I wouldn’t if it was as simple as there being no opportunity cost to overbuild, if investors actually would take the losses, and there were no other consequences.
In reality, the opportunity cost of overbuild is that it reduces utilisation of and returns to existing investments; we spend more money than is required whilst still not getting the 99% coverage that could be delivered quicker for the same or less money; the cost of OR FTTP is bid up significantly by the raised demand for FTTP skills; and when the altnet crash happens, it’ll be taxpayers or bill payers who end up bailing out the banks and investors. Does anyone believe for a nanosecond that this of all governments will let their mates in the City, or foreign donors suffer the results of their own miscalculations? Even if they did, the example of energy is that huge costs get imposed on bill payers. And finally, when business go bust, it doesn’t just affect the investors, it affects employees who don’t have jobs, and suppliers who don’t get paid, it affects economic confidence, government tax revenues. And it will leave many areas with part-complete works that’ll never be finished, as well as in many cases meaning customers lose the only FTTP option they had.

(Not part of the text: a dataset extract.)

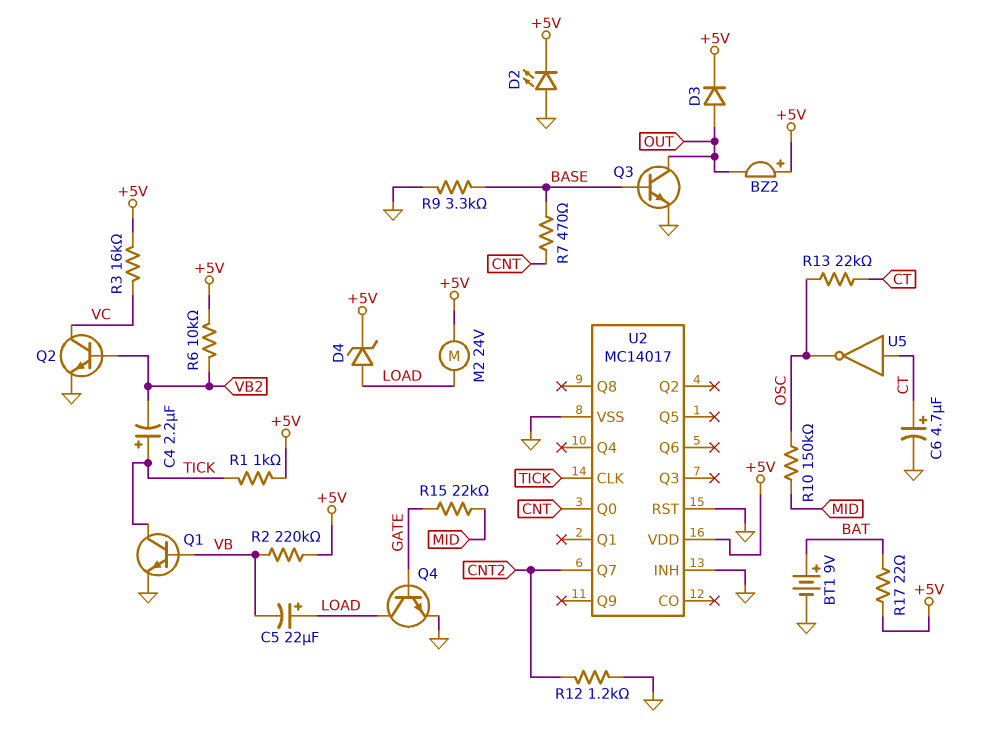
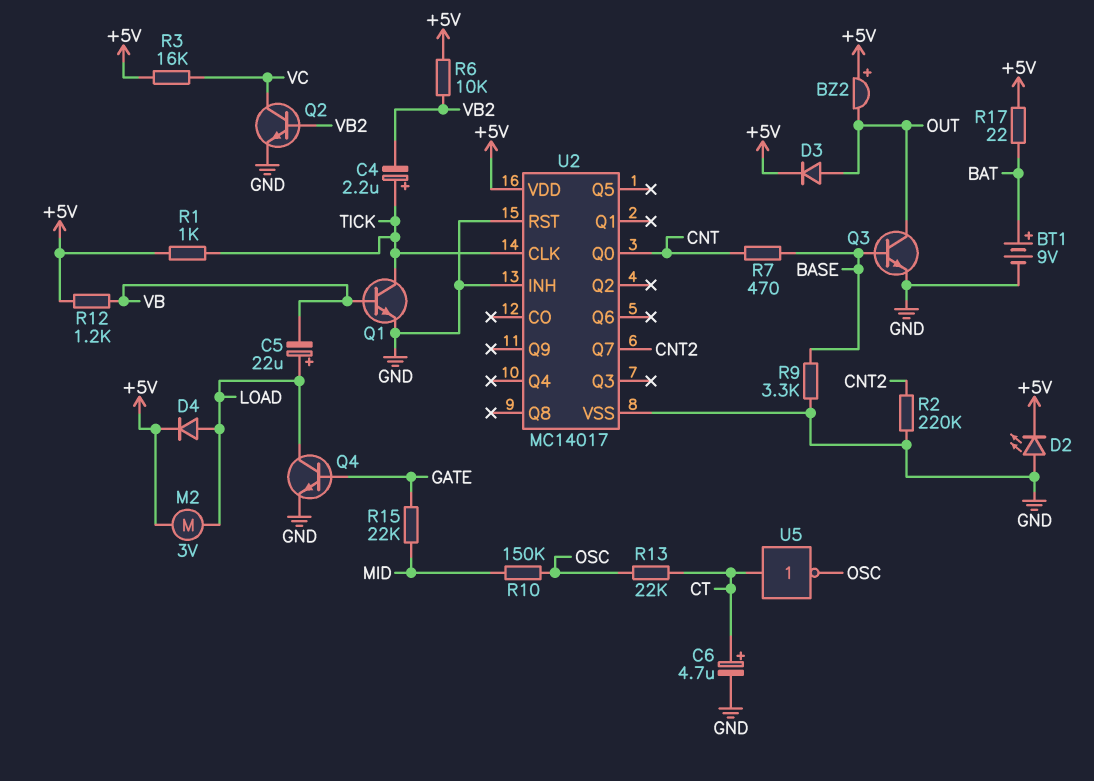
D4: zener (A LOAD, K +5V) -> diode (A LOAD, K +5V)
M2: motor 24V (+5V, LOAD) -> motor 3V (+5V, LOAD)
R2: 220k (+5V, VB) -> 220k (CNT2, GND)
R12: 1.2k (CNT2, GND) -> 1.2k (+5V, VB)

Again you’re just making the argument that if I open a restaurant next to yours, it diminishes the return on your investment. People benefit from lower prices and better quality food. Also the government gets more tax money and people get more jobs. Welcome to competition. Monopolies are horrible except for the one holding the monopoly
Private companies should not be bailed out arbitrarily, this extends to banks, however the transition to communism seems hellbent on bailing out the failed banks like SVB and Credit Suisse
So go somewhere that’s already highly competitive or go somewhere with no competition and clean up??? Makes no sense to me how some of these places are chosen
If it were that simple don’t you think everyone would be doing it? Contrary to apparently popular belief at least some altnets have some clue what they are doing.
The folk stuck on dialup speeds are presumably so expensive to reach they’ll need government subsidy as even Openreach can’t make a business case.
Every altnet has to assume that Openreach will overbuild them. With that in mind they won’t be cleaning up they’ll have just spent a ton of money encouraging Openreach to compete with them.
Openreach can dilute the high cost of an area with loads of cheaper urban areas, altnets can’t.
Some altnets are targeting rural, unserved areas but are doing it very carefully. If you’re on ‘dialup’ speeds at the moment meaning you are so expensive to reach even FTTC hasn’t, you’ll have to wait on government funding.
It will be interesting how Grain Connect will compete with HyperOptic as their packages are very competitive.
Mostly they won’t. Hyperoptic deal almost exclusively in apartments and new builds.
Grain will be doing the more expensive work serving brownfield single dwelling units with apartments opportunistically built to.
Grain didn’t waste any time in Brighton – they’re digging up the road in Brighton (BN1 7HB) today (1 week after the article was published), and already offering packages in their availability checker for addresses in that road.